[Image comparison data]
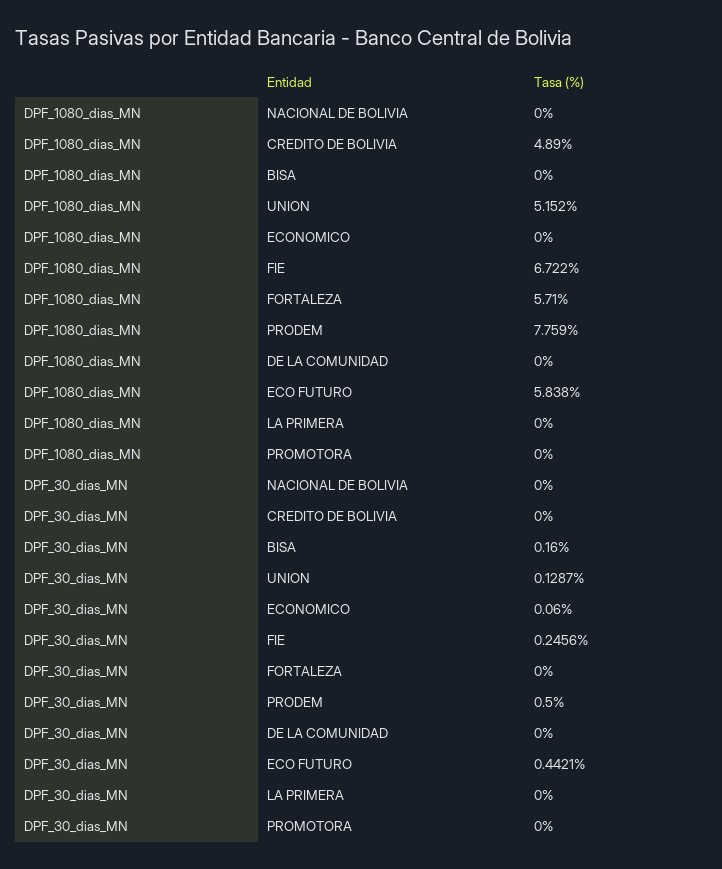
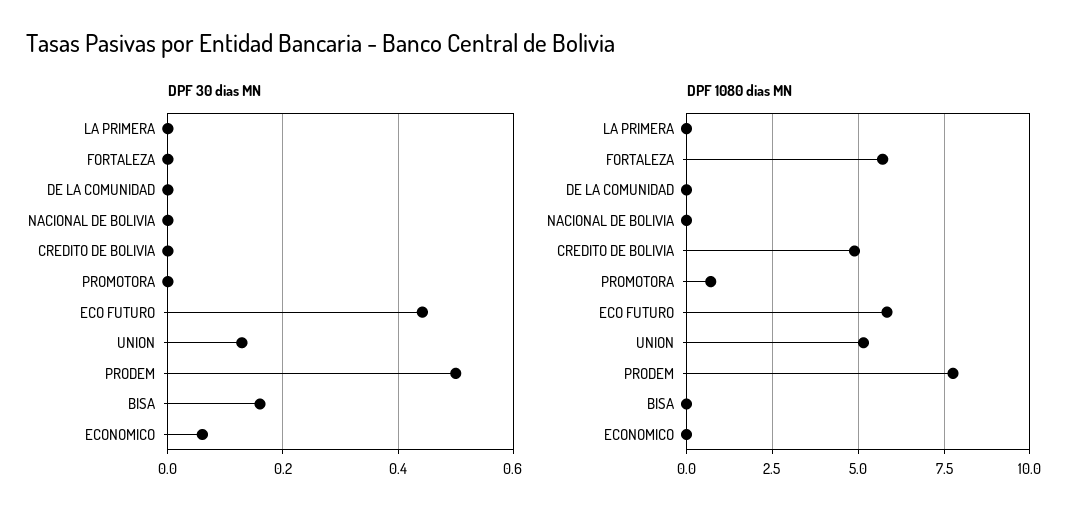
  {
    "DPF_1080_dias_MN": {
      "NACIONAL DE BOLIVIA": 0,
      "CREDITO DE BOLIVIA": 4.89,
      "BISA": 0,
      "UNION": 5.152,
      "ECONOMICO": 0,
-     "FIE": 6.722,
      "FORTALEZA": 5.71,
      "PRODEM": 7.759,
      "DE LA COMUNIDAD": 0,
      "ECO FUTURO": 5.838,
      "LA PRIMERA": 0,
-     "PROMOTORA": 0
+     "PROMOTORA": 0.75
    },
    "DPF_30_dias_MN": {
      "NACIONAL DE BOLIVIA": 0,
      "CREDITO DE BOLIVIA": 0,
      "BISA": 0.16,
      "UNION": 0.1287,
      "ECONOMICO": 0.06,
-     "FIE": 0.2456,
      "FORTALEZA": 0,
      "PRODEM": 0.5,
      "DE LA COMUNIDAD": 0,
      "ECO FUTURO": 0.4421,
      "LA PRIMERA": 0,
      "PROMOTORA": 0
    }
  }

THE TASK ▸
Going through the data above, return each line with the word "BOLIVIA".

RESPONSE AREA ▸
      "NACIONAL DE BOLIVIA": 0,
      "CREDITO DE BOLIVIA": 4.89,
      "NACIONAL DE BOLIVIA": 0,
      "CREDITO DE BOLIVIA": 0,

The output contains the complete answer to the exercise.